## TASK DIRECTIONS
Repeat the records below line by line, exactly, finishing on the line that contains "tumor cells of".

►

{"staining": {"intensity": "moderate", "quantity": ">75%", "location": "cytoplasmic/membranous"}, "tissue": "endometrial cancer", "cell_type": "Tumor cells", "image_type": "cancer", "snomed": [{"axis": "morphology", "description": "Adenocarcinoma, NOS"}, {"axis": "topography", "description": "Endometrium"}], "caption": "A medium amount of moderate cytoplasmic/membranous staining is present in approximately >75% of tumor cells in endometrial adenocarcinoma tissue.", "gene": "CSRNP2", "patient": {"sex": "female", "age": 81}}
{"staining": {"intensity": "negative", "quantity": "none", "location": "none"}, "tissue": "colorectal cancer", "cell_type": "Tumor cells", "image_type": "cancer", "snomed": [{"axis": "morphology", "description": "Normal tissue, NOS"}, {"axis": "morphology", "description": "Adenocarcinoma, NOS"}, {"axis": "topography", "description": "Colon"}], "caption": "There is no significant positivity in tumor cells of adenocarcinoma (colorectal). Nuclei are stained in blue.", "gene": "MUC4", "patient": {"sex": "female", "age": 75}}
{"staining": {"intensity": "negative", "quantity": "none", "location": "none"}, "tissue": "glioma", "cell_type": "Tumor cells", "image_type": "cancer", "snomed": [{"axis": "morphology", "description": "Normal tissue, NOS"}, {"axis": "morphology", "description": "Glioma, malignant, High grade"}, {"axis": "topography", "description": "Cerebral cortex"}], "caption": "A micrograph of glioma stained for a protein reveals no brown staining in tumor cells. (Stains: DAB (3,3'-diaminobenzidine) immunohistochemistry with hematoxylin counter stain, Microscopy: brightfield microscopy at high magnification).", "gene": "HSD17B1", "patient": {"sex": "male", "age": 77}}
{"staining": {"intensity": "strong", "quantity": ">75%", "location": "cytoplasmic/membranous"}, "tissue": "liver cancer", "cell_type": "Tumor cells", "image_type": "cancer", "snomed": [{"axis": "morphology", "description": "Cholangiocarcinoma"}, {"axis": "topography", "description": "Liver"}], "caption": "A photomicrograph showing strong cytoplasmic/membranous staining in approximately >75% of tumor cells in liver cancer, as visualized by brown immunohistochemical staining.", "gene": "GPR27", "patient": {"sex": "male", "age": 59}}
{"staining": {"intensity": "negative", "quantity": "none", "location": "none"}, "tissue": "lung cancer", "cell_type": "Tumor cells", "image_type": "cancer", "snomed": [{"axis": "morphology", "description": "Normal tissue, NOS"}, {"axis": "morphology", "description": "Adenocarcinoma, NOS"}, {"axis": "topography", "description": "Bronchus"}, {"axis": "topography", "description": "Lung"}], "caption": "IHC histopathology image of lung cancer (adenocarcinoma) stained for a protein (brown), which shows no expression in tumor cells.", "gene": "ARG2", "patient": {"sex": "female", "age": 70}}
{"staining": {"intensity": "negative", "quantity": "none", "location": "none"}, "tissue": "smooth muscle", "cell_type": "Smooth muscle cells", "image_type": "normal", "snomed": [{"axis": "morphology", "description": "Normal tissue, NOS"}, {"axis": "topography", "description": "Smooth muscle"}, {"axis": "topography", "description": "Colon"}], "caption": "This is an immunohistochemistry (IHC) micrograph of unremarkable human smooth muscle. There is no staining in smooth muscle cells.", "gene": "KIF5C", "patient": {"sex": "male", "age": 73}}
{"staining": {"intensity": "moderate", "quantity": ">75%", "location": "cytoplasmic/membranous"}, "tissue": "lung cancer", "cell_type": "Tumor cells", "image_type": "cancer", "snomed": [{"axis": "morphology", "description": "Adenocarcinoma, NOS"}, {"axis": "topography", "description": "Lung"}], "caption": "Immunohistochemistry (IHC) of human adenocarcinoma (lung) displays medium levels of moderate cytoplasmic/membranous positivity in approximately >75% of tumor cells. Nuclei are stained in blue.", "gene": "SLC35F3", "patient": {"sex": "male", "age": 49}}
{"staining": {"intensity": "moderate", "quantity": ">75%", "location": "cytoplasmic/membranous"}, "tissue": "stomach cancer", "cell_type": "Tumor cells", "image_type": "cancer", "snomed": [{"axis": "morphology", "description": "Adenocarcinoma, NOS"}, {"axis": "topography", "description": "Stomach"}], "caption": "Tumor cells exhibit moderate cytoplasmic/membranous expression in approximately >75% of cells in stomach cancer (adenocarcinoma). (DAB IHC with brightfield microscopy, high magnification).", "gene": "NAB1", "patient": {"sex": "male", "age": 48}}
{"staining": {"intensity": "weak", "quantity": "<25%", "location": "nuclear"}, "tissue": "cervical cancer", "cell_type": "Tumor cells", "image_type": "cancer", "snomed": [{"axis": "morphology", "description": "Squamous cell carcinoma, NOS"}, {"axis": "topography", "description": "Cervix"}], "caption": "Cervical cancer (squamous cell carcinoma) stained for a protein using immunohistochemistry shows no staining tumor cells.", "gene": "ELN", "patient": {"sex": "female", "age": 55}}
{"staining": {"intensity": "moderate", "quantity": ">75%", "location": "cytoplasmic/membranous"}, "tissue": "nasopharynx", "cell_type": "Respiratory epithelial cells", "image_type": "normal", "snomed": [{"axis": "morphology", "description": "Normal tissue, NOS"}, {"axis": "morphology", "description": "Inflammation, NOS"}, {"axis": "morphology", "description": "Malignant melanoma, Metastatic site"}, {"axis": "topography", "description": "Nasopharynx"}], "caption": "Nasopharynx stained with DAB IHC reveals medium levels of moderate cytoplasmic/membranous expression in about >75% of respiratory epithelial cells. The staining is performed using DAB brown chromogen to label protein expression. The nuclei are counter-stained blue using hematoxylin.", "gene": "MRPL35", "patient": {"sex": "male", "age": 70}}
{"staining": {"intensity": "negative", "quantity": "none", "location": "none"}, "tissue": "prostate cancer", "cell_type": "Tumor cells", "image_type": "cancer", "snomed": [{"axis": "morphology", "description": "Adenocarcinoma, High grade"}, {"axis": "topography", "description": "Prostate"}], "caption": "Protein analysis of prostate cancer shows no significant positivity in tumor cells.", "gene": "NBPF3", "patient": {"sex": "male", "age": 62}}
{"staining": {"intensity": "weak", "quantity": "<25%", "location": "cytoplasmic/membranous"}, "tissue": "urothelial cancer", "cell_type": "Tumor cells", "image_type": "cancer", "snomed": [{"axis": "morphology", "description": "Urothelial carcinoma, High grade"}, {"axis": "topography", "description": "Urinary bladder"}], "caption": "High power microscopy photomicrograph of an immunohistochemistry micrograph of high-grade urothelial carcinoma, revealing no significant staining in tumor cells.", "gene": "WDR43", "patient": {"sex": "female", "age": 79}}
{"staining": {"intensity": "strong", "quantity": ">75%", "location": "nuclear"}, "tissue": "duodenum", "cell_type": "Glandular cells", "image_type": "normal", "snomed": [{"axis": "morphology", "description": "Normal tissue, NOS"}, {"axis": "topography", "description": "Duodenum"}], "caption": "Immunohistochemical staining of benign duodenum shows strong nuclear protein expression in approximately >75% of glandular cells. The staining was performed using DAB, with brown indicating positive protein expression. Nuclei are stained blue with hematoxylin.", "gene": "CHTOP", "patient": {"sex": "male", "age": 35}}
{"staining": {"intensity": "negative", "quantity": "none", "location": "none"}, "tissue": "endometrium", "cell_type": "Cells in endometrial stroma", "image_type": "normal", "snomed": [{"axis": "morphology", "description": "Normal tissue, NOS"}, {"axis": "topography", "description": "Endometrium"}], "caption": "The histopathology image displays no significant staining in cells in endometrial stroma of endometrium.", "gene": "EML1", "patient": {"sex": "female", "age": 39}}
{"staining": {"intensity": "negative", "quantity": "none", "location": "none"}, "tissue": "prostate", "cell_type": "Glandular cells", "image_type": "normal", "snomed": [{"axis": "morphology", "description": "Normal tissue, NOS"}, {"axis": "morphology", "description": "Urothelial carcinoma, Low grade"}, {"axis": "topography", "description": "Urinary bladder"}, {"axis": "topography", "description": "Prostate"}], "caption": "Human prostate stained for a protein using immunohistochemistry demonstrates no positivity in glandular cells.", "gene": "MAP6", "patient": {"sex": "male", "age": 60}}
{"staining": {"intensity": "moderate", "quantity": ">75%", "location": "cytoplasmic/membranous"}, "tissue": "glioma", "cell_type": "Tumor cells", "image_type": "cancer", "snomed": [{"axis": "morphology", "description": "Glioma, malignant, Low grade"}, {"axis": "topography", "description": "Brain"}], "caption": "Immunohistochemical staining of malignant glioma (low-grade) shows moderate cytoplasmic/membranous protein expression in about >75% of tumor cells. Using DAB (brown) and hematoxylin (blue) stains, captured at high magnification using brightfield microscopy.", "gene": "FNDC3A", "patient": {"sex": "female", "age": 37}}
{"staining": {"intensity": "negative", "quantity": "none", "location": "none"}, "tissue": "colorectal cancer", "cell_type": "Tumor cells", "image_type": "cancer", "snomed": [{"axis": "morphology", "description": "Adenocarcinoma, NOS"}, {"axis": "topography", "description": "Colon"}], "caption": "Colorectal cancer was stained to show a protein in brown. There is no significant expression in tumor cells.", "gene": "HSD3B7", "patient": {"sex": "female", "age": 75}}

◄

## TASK RESPONSE
{"staining": {"intensity": "moderate", "quantity": ">75%", "location": "cytoplasmic/membranous"}, "tissue": "endometrial cancer", "cell_type": "Tumor cells", "image_type": "cancer", "snomed": [{"axis": "morphology", "description": "Adenocarcinoma, NOS"}, {"axis": "topography", "description": "Endometrium"}], "caption": "A medium amount of moderate cytoplasmic/membranous staining is present in approximately >75% of tumor cells in endometrial adenocarcinoma tissue.", "gene": "CSRNP2", "patient": {"sex": "female", "age": 81}}
{"staining": {"intensity": "negative", "quantity": "none", "location": "none"}, "tissue": "colorectal cancer", "cell_type": "Tumor cells", "image_type": "cancer", "snomed": [{"axis": "morphology", "description": "Normal tissue, NOS"}, {"axis": "morphology", "description": "Adenocarcinoma, NOS"}, {"axis": "topography", "description": "Colon"}], "caption": "There is no significant positivity in tumor cells of adenocarcinoma (colorectal). Nuclei are stained in blue.", "gene": "MUC4", "patient": {"sex": "female", "age": 75}}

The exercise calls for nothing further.